I’m planning to see my mother’s rheumatologist soon and get some tests done. It might require a referral, which could take some time. Either way, this has interfered with my life to the point where I’m less productive at my day job – even taking some PTO one day because I was too sore to really do anything – and absolutely unproductive in my home work.
That’s not to say I haven’t made some progress, though. For what it’s worth, here’s the status quo for most of my projects:
- Indie MoCap: Officially launched and growing. I’ve kept up with posting every weekday, I’m building my Twitter following, and my email list has a few subscribers. As long as I keep plugging away at it, the site should continue to grow and be impossible to ignore.
- Video Business: I obtained the keys to my PO Box. Honestly, this was so that I don’t have to use my home address on my Indie MoCap mailing list (or any other mailing list). But I may use it for business purposes as well. I also sent in for my tax returns this weekend, and will get my work bonus tomorrow, so I will have enough cash to purchase all my videography equipment this week. Huzzah! It’s all in my Amazon cart waiting to be purchased.

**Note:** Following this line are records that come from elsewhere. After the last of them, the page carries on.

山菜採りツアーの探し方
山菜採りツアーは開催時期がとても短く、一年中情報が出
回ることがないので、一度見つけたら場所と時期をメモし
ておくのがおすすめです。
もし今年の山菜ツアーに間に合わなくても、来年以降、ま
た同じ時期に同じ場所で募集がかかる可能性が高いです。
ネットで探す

- Kindle Self Publishing: I’ll show my records in detail after a month has passed, but sales have been shockingly decent. Over 10 days, I have made about $11 in royalties with virtually no promotion and no backlist. I’m ranking #4 in one of my keywords too. That doesn’t seem like much, but I’ve heard so many horror stories about authors making one sale or no sales at all. It’s also worth noting that sales and KU rentals have been steady, with activity occurring almost every day. For this story to basically be selling itself has made me very happy. Someone even took the time to leave a review (which was well rounded and generally positive, but did said there was too much erotica in my erotica story. To which I’m like “…what?”) I’m halfway through my second story and have the cover finished, so that will go up under my other pen name soon.
- Dead Air Webseries: I missed my editing session last Wednesday, but this episode is an easy edit. I should still have it finished by April.

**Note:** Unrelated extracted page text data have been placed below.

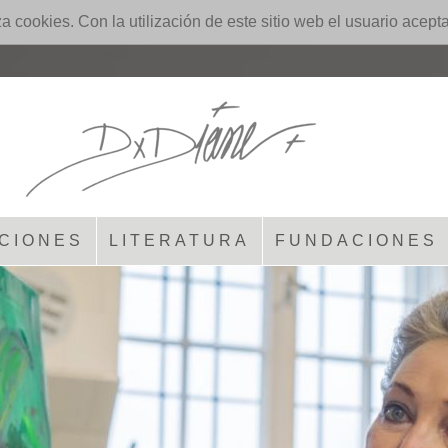
iza cookies. Con la utilización de este sitio web el usuario acept
CIONES
LITERATURA
FUNDACIONES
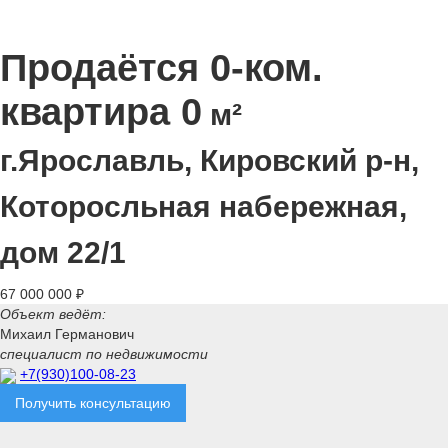
Продаётся 0-ком.
квартира 0
м²
г.Ярославль, Кировский р-н,
Которосльная набережная,
дом 22/1
67 000 000 ₽
Объект ведёт:
Михаил Германович
специалист по недвижимости
+7(930)100-08-23
Получить консультацию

- Paradisa Edits: I finally rewrote what two of my betas dubbed The Worst Scene In The Entire Book, ha. I had been procrastinating on that one, so I’m glad it’s out of my hair. Still on track to be done by April.

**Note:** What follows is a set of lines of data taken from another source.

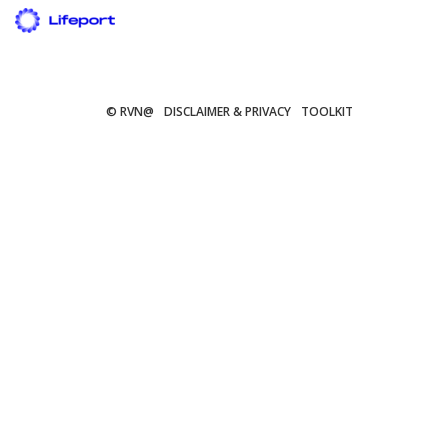
© RVN@
DISCLAIMER & PRIVACY
TOOLKIT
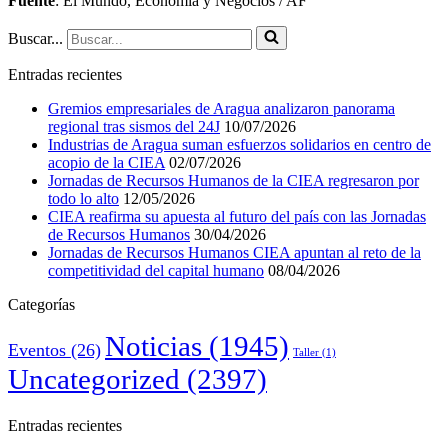
Fuente
: El Mundo, Economía y Negocios / AF
Buscar...
Entradas recientes
Gremios empresariales de Aragua analizaron panorama
regional tras sismos del 24J
10/07/2026
Industrias de Aragua suman esfuerzos solidarios en centro de
acopio de la CIEA
02/07/2026
Jornadas de Recursos Humanos de la CIEA regresaron por
todo lo alto
12/05/2026
CIEA reafirma su apuesta al futuro del país con las Jornadas
de Recursos Humanos
30/04/2026
Jornadas de Recursos Humanos CIEA apuntan al reto de la
competitividad del capital humano
08/04/2026
Categorías
Noticias
(1945)
Eventos
(26)
Taller
(1)
Uncategorized
(2397)
Entradas recientes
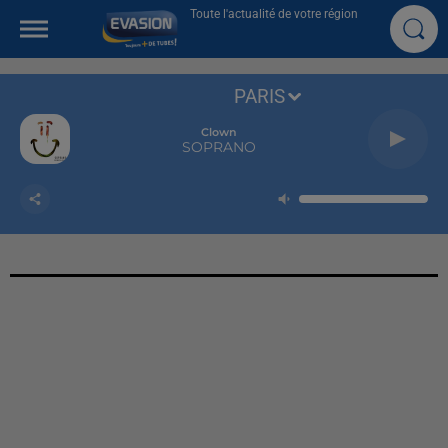
Toute l'actualité de votre région
PARIS
Clown
SOPRANO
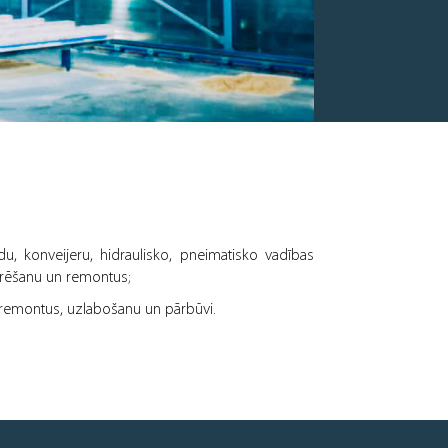
du, konveijeru, hidraulisko, pneimatisko vadības
urēšanu un remontus;
 remontus, uzlabošanu un pārbūvi.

- The Shadow of Saturn First Draft: Blerg. I have used up all of the text from my first attempt and now must write from scratch. I am about 10,000 words behind now. I might have to eat my loss on this one and work harder in April. After all, so long as it’s finished in its entirety by May, I’m still good.
- Side Hustles: Earned some in ShopKick, Ibotta, Receipt Hog, Swagbucks, and Inbox Dollars last week. I think I’m officially passing on iPoll and Qriket because they’re kinda useless. Honestly, once I get a few of those Kindle stories out there, I will probably drop these entirely. Publishing has made me loads more passive income.
- Short Story: This is a bit unplanned, but I am working on a submission for the “Strange California” anthology right now. It involves Cecil B Demille and the excavation of his Ten Commandments set. Right now I’m in the research stage, but I’d like to write this next weekend.
- Reading: I’m still on Ready Player One. I might be able to make it through The Call of Cthulhu and one other novel by the end of March. At this point, I’m almost certain I won’t make it to 4.
And then let’s not even talk about animation practice, short story submissions, freelance, or AusmAtari. I’m way behind on all of that.
All things considered, I can lick my wounds and move on. My most important projects are still chugging along. But I can’t really afford to have another dead week. I particularly need to make up ground on The Shadow of Saturn and I need to put more effort into my short works. I’d also like to launch my vid biz to the public in April, which means I need to finish the website and throw some demo pieces together.
Wish me luck and good health, friends. Mentally, I’m in a good place. It’s just frustrating when the body won’t cooperate with it!